About the ADF
The African Development Fund (ADF) is the concessional window of the African Development Bank (AfDB) Group. Established in 1972, it became operational in 1974. Administered by the African Development Bank, it comprises, to date, 29 contributing countries and benefits 38 countries. The 38 ADF-eligible countries include those that are increasing their economic capacities and heading toward becoming the new emerging markets—as well as those that remain fragile and need special assistance for basic levels of service delivery. The ADF has the challenge of having nearly half its client countries as fragile states, and facing a situation where even stable economies can become fragile due to a single internal or external shock.
The ADF contributes to poverty reduction and economic and social development in the least developed African countries by providing concessional funding for projects and programs, as well as technical assistance for studies and capacity-building activities. The Fund has cumulatively invested UA 29.4 billion (USD 45 billion) over its 40 years of operationalization on the African continent.
The Fund’s resources are replenished every three years by its donor countries. In the replenishment discussions, the donor countries are represented by their ADF Deputies.
Agreement establishing the African Development Fund
The Agreement establishing the African Development Fund designates the Board of Governors as the Fund’s highest policy-making organ. The Board of Governors meets at least once a year. The ADF Board of Directors includes seven Executive Directors representing donor countries (the Executive Directors are nominated by their constituencies) and seven Executive Directors representing the AfDB. The Board oversees the Fund’s general operations.

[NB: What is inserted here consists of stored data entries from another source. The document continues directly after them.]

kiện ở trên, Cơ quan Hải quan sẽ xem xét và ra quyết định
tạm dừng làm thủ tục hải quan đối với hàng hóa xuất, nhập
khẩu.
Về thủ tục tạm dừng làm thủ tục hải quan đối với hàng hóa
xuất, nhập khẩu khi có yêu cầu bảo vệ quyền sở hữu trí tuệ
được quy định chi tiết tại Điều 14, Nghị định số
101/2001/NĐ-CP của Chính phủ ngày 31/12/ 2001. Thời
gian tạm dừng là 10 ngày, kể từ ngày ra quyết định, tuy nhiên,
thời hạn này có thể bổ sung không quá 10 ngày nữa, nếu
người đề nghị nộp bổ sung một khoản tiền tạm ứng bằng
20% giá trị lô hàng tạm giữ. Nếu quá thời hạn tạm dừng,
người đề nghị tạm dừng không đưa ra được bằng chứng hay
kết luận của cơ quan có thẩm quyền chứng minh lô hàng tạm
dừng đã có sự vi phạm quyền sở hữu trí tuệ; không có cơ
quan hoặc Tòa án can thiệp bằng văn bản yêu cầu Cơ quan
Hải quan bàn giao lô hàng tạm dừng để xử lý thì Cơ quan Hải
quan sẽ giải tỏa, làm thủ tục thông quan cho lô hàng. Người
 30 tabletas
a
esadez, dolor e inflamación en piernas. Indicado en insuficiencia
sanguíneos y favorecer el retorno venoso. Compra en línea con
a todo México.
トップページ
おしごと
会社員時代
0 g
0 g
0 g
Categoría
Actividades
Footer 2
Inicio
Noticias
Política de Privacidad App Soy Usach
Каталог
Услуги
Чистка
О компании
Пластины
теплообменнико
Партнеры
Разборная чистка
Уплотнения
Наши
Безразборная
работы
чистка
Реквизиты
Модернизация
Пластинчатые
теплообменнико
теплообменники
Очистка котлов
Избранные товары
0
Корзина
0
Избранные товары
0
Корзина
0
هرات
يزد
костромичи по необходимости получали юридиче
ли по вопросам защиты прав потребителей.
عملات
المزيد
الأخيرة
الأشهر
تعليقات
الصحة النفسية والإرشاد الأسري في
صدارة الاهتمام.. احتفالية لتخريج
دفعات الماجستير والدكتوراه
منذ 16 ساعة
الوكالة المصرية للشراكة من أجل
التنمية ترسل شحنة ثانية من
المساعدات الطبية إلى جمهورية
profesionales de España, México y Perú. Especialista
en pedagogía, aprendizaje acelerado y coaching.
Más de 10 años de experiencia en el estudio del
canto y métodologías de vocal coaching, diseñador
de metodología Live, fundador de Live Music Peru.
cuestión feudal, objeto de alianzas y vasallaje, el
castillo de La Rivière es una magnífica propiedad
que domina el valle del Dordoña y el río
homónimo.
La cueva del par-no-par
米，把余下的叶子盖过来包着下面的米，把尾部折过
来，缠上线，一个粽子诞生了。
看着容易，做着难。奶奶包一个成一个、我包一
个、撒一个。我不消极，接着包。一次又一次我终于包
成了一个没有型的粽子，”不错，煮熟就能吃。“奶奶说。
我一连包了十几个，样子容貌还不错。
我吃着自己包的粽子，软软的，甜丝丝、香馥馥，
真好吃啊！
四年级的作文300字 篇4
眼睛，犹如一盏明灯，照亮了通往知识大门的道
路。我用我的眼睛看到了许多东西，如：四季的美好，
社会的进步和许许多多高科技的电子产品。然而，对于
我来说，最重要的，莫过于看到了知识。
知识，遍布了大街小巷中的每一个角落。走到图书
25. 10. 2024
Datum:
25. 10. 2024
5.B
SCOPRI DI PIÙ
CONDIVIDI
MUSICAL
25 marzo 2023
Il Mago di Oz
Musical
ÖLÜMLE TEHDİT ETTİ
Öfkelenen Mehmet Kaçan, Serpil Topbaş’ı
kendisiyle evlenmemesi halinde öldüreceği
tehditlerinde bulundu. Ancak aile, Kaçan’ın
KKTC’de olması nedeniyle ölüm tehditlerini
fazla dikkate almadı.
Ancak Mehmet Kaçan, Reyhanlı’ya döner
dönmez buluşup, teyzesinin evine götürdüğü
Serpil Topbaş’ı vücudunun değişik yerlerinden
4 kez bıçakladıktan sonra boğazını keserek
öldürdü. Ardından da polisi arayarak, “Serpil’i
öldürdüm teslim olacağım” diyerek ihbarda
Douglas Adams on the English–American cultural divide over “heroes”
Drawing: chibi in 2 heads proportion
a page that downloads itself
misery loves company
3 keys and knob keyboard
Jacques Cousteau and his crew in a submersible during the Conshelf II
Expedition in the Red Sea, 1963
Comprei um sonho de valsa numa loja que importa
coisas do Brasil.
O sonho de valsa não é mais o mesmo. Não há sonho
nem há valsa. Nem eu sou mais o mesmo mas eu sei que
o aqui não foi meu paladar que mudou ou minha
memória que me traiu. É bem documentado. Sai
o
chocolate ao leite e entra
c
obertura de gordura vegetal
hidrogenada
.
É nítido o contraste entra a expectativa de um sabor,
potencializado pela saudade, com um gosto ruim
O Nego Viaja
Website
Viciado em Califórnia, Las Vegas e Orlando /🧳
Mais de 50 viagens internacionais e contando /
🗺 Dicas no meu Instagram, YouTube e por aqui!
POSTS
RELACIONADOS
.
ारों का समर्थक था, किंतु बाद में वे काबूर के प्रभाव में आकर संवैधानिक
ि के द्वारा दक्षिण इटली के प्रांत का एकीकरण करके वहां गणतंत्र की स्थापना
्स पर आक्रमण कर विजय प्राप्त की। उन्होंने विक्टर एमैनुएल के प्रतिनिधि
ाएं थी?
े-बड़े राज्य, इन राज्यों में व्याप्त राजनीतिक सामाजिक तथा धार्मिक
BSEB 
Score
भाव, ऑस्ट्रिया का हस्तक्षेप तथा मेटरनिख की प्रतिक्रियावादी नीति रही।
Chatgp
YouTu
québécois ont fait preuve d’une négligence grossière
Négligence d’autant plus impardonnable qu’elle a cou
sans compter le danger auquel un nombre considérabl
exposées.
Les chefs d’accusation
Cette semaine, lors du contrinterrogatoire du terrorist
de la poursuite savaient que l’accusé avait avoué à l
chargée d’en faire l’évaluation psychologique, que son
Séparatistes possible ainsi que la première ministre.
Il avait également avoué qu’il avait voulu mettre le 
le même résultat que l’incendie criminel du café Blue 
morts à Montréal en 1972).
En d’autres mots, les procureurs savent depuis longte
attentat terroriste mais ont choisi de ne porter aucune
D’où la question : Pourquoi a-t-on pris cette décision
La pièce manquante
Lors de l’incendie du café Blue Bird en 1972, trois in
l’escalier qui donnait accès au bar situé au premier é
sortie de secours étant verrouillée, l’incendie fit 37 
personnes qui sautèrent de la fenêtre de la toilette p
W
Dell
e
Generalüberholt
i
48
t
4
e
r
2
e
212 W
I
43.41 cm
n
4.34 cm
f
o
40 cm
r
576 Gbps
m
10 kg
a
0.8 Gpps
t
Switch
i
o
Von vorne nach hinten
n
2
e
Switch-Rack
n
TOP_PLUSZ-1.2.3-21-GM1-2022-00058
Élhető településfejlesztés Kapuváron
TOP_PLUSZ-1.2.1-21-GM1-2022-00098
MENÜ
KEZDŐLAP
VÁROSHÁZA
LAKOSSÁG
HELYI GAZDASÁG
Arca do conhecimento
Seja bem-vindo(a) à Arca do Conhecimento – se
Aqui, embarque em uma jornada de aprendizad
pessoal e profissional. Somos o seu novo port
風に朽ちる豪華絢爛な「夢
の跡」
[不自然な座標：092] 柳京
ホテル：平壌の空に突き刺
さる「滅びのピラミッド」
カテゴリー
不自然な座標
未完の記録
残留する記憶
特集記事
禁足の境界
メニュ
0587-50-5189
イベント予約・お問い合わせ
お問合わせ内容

The African Development Fund emerged as the solution to two major constraints which became apparent after the African Development Bank had commenced operations in 1974 i) the limited amount of resources which the Bank could provide and ii) the nature as well as the terms of the loans, which were not fully appropriate for the poorest of its member countries, especially for projects with long-term durations or non-financial returns.
The Fund’s resources consist of contributions from internal Bank resources and periodic replenishments by donor countries, usually on a three-year basis. Initial contributions to ADF were pledged in 1972. The first replenishment – designated ADF I – took place in 1974 and covered the period 1976-1978. In total, the ADF has been replenished thirteen times; therefore, the current ADF period is ADF-13. Consultations on the thirteenth replenishment successfully concluded in September 2013 for the Fund’s activities in 2014-2016. For the ADF-13 period, ADF Deputies agreed on a replenishment level, excluding technical gap, of UA 4.86 billion, an amount equivalent to US $7.3 billion. Once the thirteenth replenishment has been approved by the Board of Governors, it will become effective in 2014.